-- GIVEN RECORDS follows --
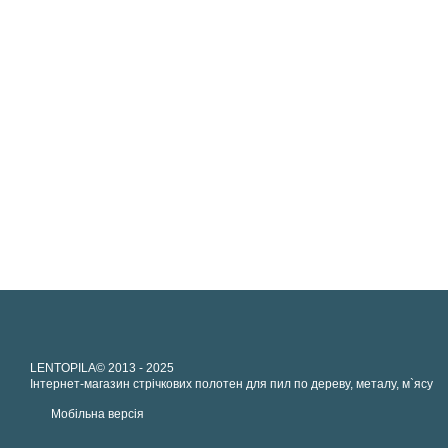
LENTOPILA© 2013 - 2025
Інтернет-магазин стрічкових полотен для пил по дереву, металу, м`ясу
Мобільна версія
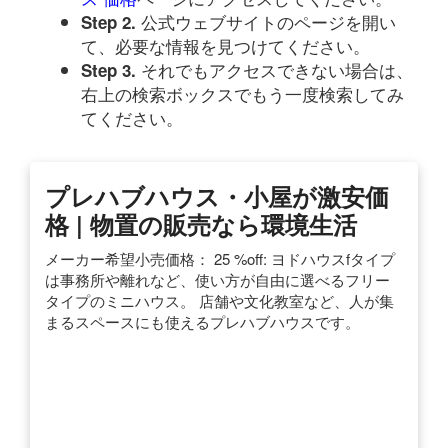
公式ウェブサイトのページを開い
Step 2.
て、必要な情報を見つけてください。
それでもアクセスできない場合は、
Step 3.
右上の検索ボックスでもう一度検索してみ
てください。
プレハブハウス・小屋が激安価
格 | 物置の販売なら環境生活
メーカー希望小売価格： 25 %off: ヨドハウスfタイプ
は事務所や離れなど、使い方が自由に選べるフリー
タイプのミニハウス。 店舗や文化教室など、人が集
まるスペースにも使えるプレハブハウスです。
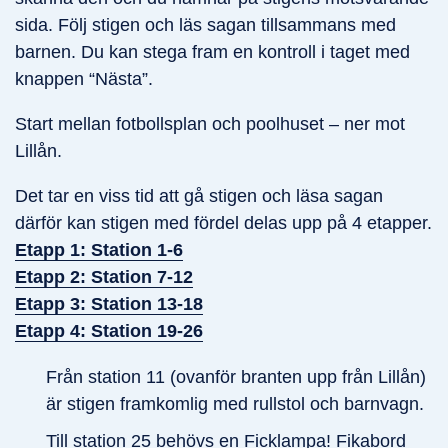
sida. Följ stigen och läs sagan tillsammans med
barnen. Du kan stega fram en kontroll i taget med
knappen “Nästa”.
Start mellan fotbollsplan och poolhuset – ner mot
Lillån.
Det tar en viss tid att gå stigen och läsa sagan
därför kan stigen med fördel delas upp på 4 etapper.
Etapp 1: Station 1-6
Etapp 2: Station 7-12
Etapp 3: Station 13-18
Etapp 4: Station 19-26
Från station 11 (ovanför branten upp från Lillån)
är stigen framkomlig med rullstol och barnvagn.
Till station 25 behövs en Ficklampa! Fikabord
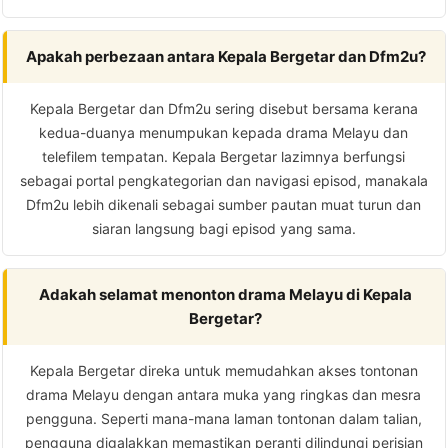
Apakah perbezaan antara Kepala Bergetar dan Dfm2u?
Kepala Bergetar dan Dfm2u sering disebut bersama kerana
kedua-duanya menumpukan kepada drama Melayu dan
telefilem tempatan. Kepala Bergetar lazimnya berfungsi
sebagai portal pengkategorian dan navigasi episod, manakala
Dfm2u lebih dikenali sebagai sumber pautan muat turun dan
siaran langsung bagi episod yang sama.
Adakah selamat menonton drama Melayu di Kepala
Bergetar?
Kepala Bergetar direka untuk memudahkan akses tontonan
drama Melayu dengan antara muka yang ringkas dan mesra
pengguna. Seperti mana-mana laman tontonan dalam talian,
pengguna digalakkan memastikan peranti dilindungi perisian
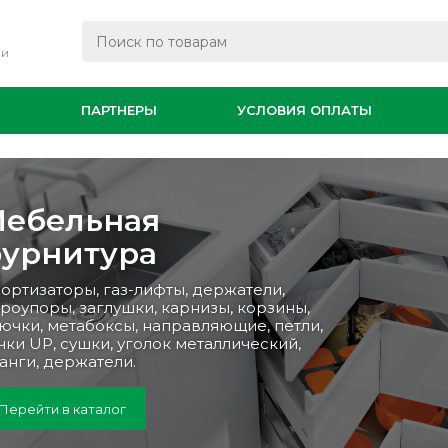
ли
И
ПАРТНЕРЫ
УСЛОВИЯ ОПЛАТЫ
ойки и смесители
ш широкий ассортимент моек и
есителей позволит вам подобрать
еситель и мойку для ежедневного
мфортного использования.
Перейти в каталог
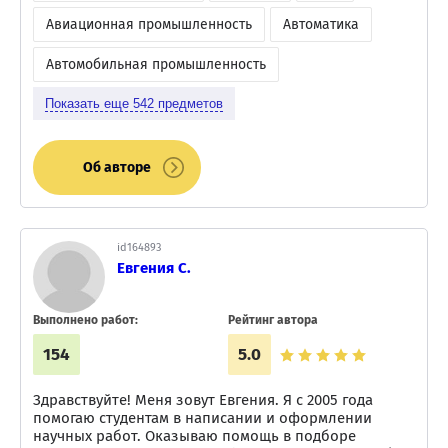
Авиационная промышленность
Автоматика
Автомобильная промышленность
Показать еще
542
предметов
Об авторе
id164893
Евгения С.
Выполнено работ:
Рейтинг автора
154
5.0
Здравствуйте! Меня зовут Евгения. Я с 2005 года
помогаю студентам в написании и оформлении
научных работ. Оказываю помощь в подборе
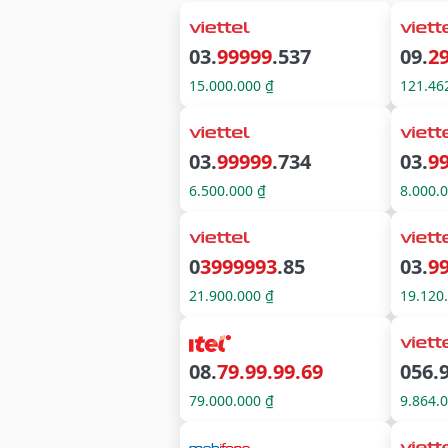
03.
99999
.537
09.
29
15.000.000 ₫
121.46
03.
99999
.734
03.
9
6.500.000 ₫
8.000.
0
3999993
.85
03.
9
21.900.000 ₫
19.120
08.
79.99.99.69
056.
79.000.000 ₫
9.864.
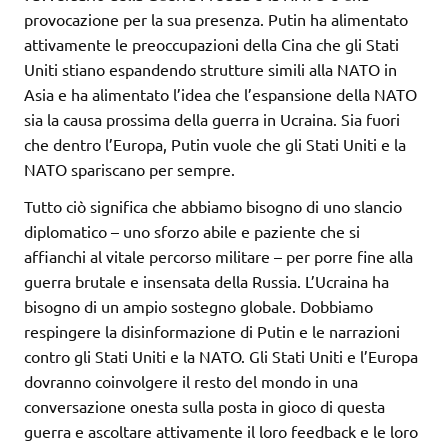
provocazione per la sua presenza. Putin ha alimentato
attivamente le preoccupazioni della Cina che gli Stati
Uniti stiano espandendo strutture simili alla NATO in
Asia e ha alimentato l’idea che l’espansione della NATO
sia la causa prossima della guerra in Ucraina. Sia fuori
che dentro l’Europa, Putin vuole che gli Stati Uniti e la
NATO spariscano per sempre.
Tutto ciò significa che abbiamo bisogno di uno slancio
diplomatico – uno sforzo abile e paziente che si
affianchi al vitale percorso militare – per porre fine alla
guerra brutale e insensata della Russia. L’Ucraina ha
bisogno di un ampio sostegno globale. Dobbiamo
respingere la disinformazione di Putin e le narrazioni
contro gli Stati Uniti e la NATO. Gli Stati Uniti e l’Europa
dovranno coinvolgere il resto del mondo in una
conversazione onesta sulla posta in gioco di questa
guerra e ascoltare attivamente il loro feedback e le loro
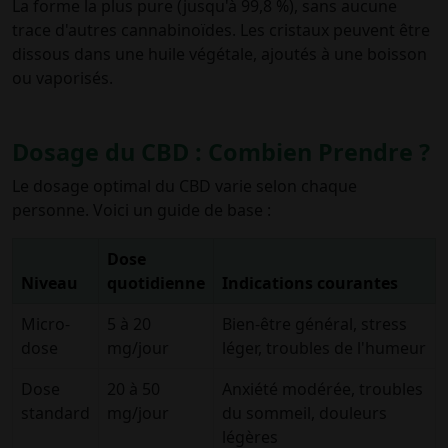
La forme la plus pure (jusqu'à 99,8 %), sans aucune
trace d'autres cannabinoïdes. Les cristaux peuvent être
dissous dans une huile végétale, ajoutés à une boisson
ou vaporisés.
Dosage du CBD : Combien Prendre ?
Le dosage optimal du CBD varie selon chaque
personne. Voici un guide de base :
Dose
Niveau
quotidienne
Indications courantes
Micro-
5 à 20
Bien-être général, stress
dose
mg/jour
léger, troubles de l'humeur
Dose
20 à 50
Anxiété modérée, troubles
standard
mg/jour
du sommeil, douleurs
légères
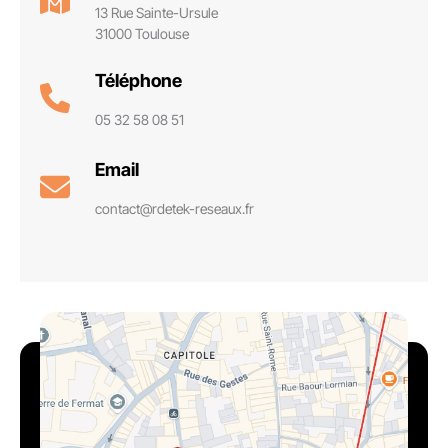
13 Rue Sainte-Ursule
31000 Toulouse
Téléphone
05 32 58 08 51
Email
contact@rdetek-reseaux.fr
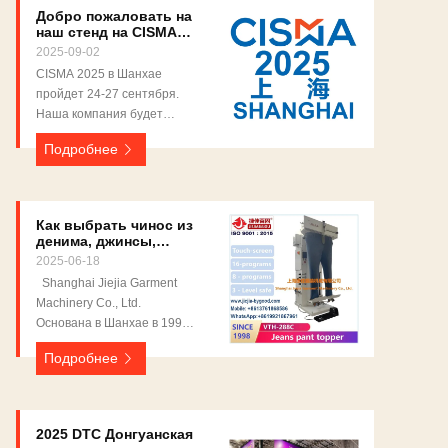
Добро пожаловать на
наш стенд на CISMA
2025 Шанхай
2025-09-02
CISMA 2025 в Шанхае
пройдет 24-27 сентября.
Наша компания будет
участвовать в CISMA. Зал
Подробнее
No: E3Буф No E62 / E64 /
E66
Как выбрать чинос из
денима, джинсы,
финишную
2025-06-18
воздуходувку, топпер
Shanghai Jiejia Garment
Machinery Co., Ltd.
Основана в Шанхае в 1998
году Мы поставляем
Подробнее
полный спектр гладильного
оборудования: 1. Пресс для
костюмов 2. Пресс для брюк
3. Пресс для рубашек 4.
2025 DTC Донгуанская
Гладильная машина для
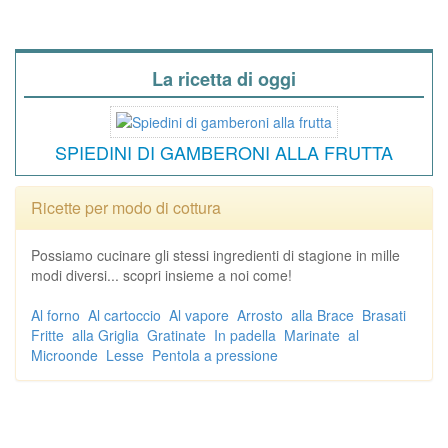
La ricetta di oggi
SPIEDINI DI GAMBERONI ALLA FRUTTA
Ricette per modo di cottura
Possiamo cucinare gli stessi ingredienti di stagione in mille
modi diversi... scopri insieme a noi come!
Al forno
Al cartoccio
Al vapore
Arrosto
alla Brace
Brasati
Fritte
alla Griglia
Gratinate
In padella
Marinate
al
Microonde
Lesse
Pentola a pressione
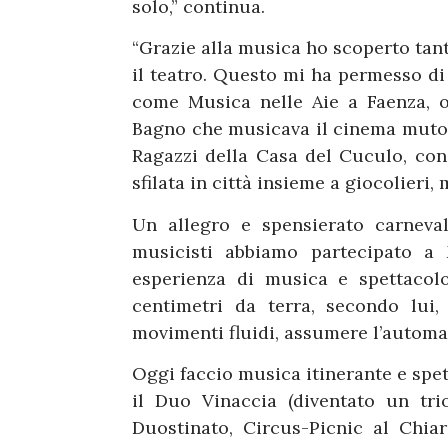
solo,” continua.
“Grazie alla musica ho scoperto tant
il teatro. Questo mi ha permesso di 
come Musica nelle Aie a Faenza, o
Bagno che musicava il cinema muto.
Ragazzi della Casa del Cuculo, con 
sfilata in città insieme a giocolieri, 
Un allegro e spensierato carneval
musicisti abbiamo partecipato a
esperienza di musica e spettacol
centimetri da terra, secondo lui,
movimenti fluidi, assumere l’automat
Oggi faccio musica itinerante e spe
il Duo Vinaccia (diventato un tri
Duostinato, Circus-Picnic al Chia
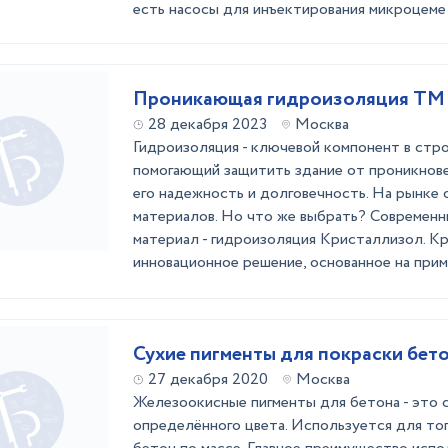
есть насосы для инъектирования микроцеме .
Проникающая гидроизоляция ТМ
28 декабря 2023
Москва
Гидроизоляция - ключевой компонент в стр
помогающий защитить здание от проникнове
его надежность и долговечность. На рынке
материалов. Но что же выбрать? Современ
материал - гидроизоляция Кристаллизол. Кр
инновационное решение, основанное на приме
Сухие пигменты для покраски бето
27 декабря 2020
Москва
Железоокисные пигменты для бетона - это 
определённого цвета. Используется для то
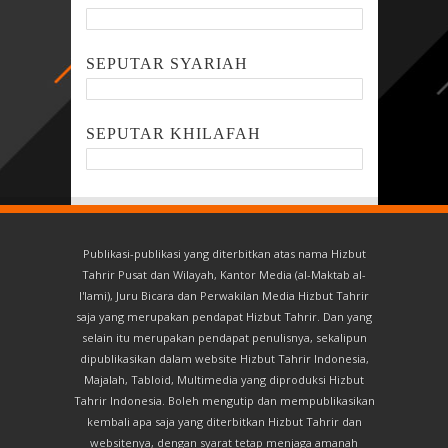
SEPUTAR SYARIAH
SEPUTAR KHILAFAH
Publikasi-publikasi yang diterbitkan atas nama Hizbut
Tahrir Pusat dan Wilayah, Kantor Media (al-Maktab al-
I'lami), Juru Bicara dan Perwakilan Media Hizbut Tahrir
saja yang merupakan pendapat Hizbut Tahrir. Dan yang
selain itu merupakan pendapat penulisnya, sekalipun
dipublikasikan dalam website Hizbut Tahrir Indonesia,
Majalah, Tabloid, Multimedia yang diproduksi Hizbut
Tahrir Indonesia. Boleh mengutip dan mempublikasikan
kembali apa saja yang diterbitkan Hizbut Tahrir dan
websitenya, dengan syarat tetap menjaga amanah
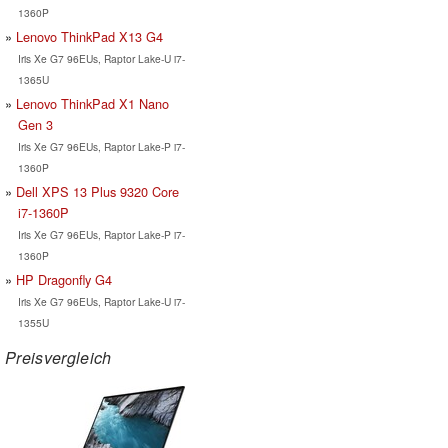
1360P
Lenovo ThinkPad X13 G4
Iris Xe G7 96EUs, Raptor Lake-U i7-
1365U
Lenovo ThinkPad X1 Nano
Gen 3
Iris Xe G7 96EUs, Raptor Lake-P i7-
1360P
Dell XPS 13 Plus 9320 Core
i7-1360P
Iris Xe G7 96EUs, Raptor Lake-P i7-
1360P
HP Dragonfly G4
Iris Xe G7 96EUs, Raptor Lake-U i7-
1355U
Preisvergleich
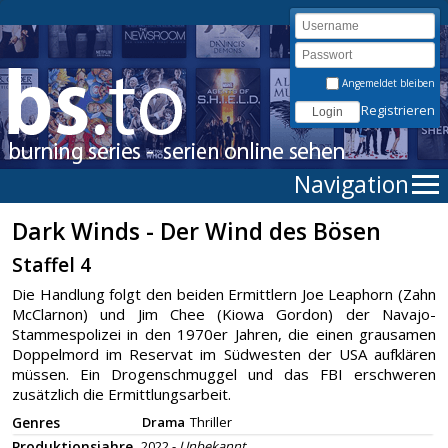
Angemeldet bleiben
Registrieren
Navigation
Dark Winds - Der Wind des Bösen
Staffel 4
Die Handlung folgt den beiden Ermittlern Joe Leaphorn (Zahn
McClarnon) und Jim Chee (Kiowa Gordon) der Navajo-
Stammespolizei in den 1970er Jahren, die einen grausamen
Doppelmord im Reservat im Südwesten der USA aufklären
müssen. Ein Drogenschmuggel und das FBI erschweren
zusätzlich die Ermittlungsarbeit.
Genres
Drama
Thriller
Produktionsjahre
2022 -
Unbekannt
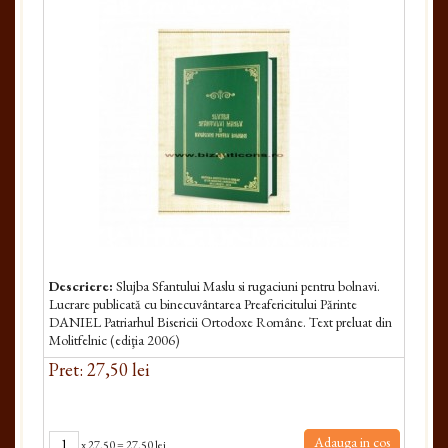
Descriere:
Slujba Sfantului Maslu si rugaciuni pentru bolnavi.
Lucrare publicată cu binecuvântarea Preafericitului Părinte
DANIEL Patriarhul Bisericii Ortodoxe Române. Text preluat din
Molitfelnic (ediţia 2006)
Pret: 27,50 lei
Adauga in cos
x
27.50
=
27.50 lei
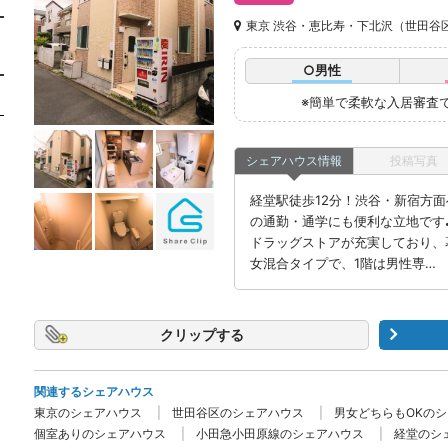
東京 渋谷・恵比寿・下北沢（世田谷
○男性
※簡単で柔軟な入居審査
シェアハウス情報
投稿写真
経堂駅徒歩12分！渋谷・新宿方
の通勤・通学にも便利な立地です
ドラッグストアが充実しており、
女混合タイプで、1階は男性専…
クリップ
関連するシェアハウス
東京のシェアハウス
世田谷区のシェアハウス
男女どちらもOKの
個室ありのシェアハウス
小田急小田原線のシェアハウス
経堂のシ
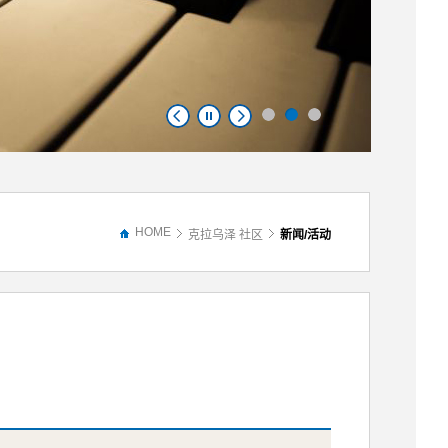
HOME
克拉乌泽 社区
新闻/活动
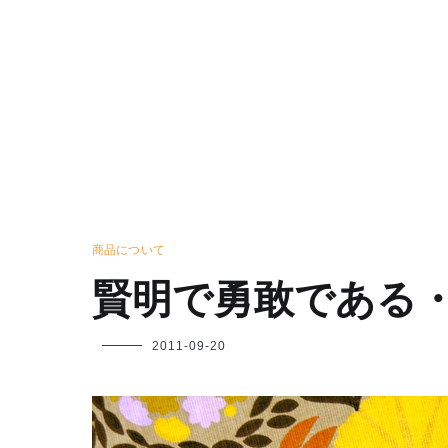
商品について
賢明で勇敢である
フ
2011-09-20
ク
ヤ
-- GIVEN RECORDS concluded --
• YOUR ASSIGNMENT:
Repeat the exact lines from the first line of the data through the line containing "Uniti stiano espandendo". Nothing else, no pictures.

• OUTPUT FOR THIS EXERCISE:
LENTOPILA© 2013 - 2025
Інтернет-магазин стрічкових полотен для пил по дереву, металу, м`ясу
Мобільна версія
公式ウェブサイトのページを開い
Step 2.
て、必要な情報を見つけてください。
それでもアクセスできない場合は、
Step 3.
右上の検索ボックスでもう一度検索してみ
てください。
プレハブハウス・小屋が激安価
格 | 物置の販売なら環境生活
メーカー希望小売価格： 25 %off: ヨドハウスfタイプ
は事務所や離れなど、使い方が自由に選べるフリー
タイプのミニハウス。 店舗や文化教室など、人が集
まるスペースにも使えるプレハブハウスです。
sida. Följ stigen och läs sagan tillsammans med
barnen. Du kan stega fram en kontroll i taget med
knappen “Nästa”.
Start mellan fotbollsplan och poolhuset – ner mot
Lillån.
Det tar en viss tid att gå stigen och läsa sagan
därför kan stigen med fördel delas upp på 4 etapper.
Etapp 1: Station 1-6
Etapp 2: Station 7-12
Etapp 3: Station 13-18
Etapp 4: Station 19-26
Från station 11 (ovanför branten upp från Lillån)
är stigen framkomlig med rullstol och barnvagn.
Till station 25 behövs en Ficklampa! Fikabord
Apakah perbezaan antara Kepala Bergetar dan Dfm2u?
Kepala Bergetar dan Dfm2u sering disebut bersama kerana
kedua-duanya menumpukan kepada drama Melayu dan
telefilem tempatan. Kepala Bergetar lazimnya berfungsi
sebagai portal pengkategorian dan navigasi episod, manakala
Dfm2u lebih dikenali sebagai sumber pautan muat turun dan
siaran langsung bagi episod yang sama.
Adakah selamat menonton drama Melayu di Kepala
Bergetar?
Kepala Bergetar direka untuk memudahkan akses tontonan
drama Melayu dengan antara muka yang ringkas dan mesra
pengguna. Seperti mana-mana laman tontonan dalam talian,
pengguna digalakkan memastikan peranti dilindungi perisian
ли
И
ПАРТНЕРЫ
УСЛОВИЯ ОПЛАТЫ
ойки и смесители
ш широкий ассортимент моек и
есителей позволит вам подобрать
еситель и мойку для ежедневного
мфортного использования.
Перейти в каталог
Авиационная промышленность
Автоматика
Автомобильная промышленность
Показать еще
542
предметов
Об авторе
id164893
Евгения С.
Выполнено работ:
Рейтинг автора
154
5.0
Здравствуйте! Меня зовут Евгения. Я с 2005 года
помогаю студентам в написании и оформлении
научных работ. Оказываю помощь в подборе
03.
99999
.537
09.
29
15.000.000 ₫
121.46
03.
99999
.734
03.
9
6.500.000 ₫
8.000.
0
3999993
.85
03.
9
21.900.000 ₫
19.120
08.
79.99.99.69
056.
79.000.000 ₫
9.864.
provocazione per la sua presenza. Putin ha alimentato
attivamente le preoccupazioni della Cina che gli Stati
Uniti stiano espandendo strutture simili alla NATO in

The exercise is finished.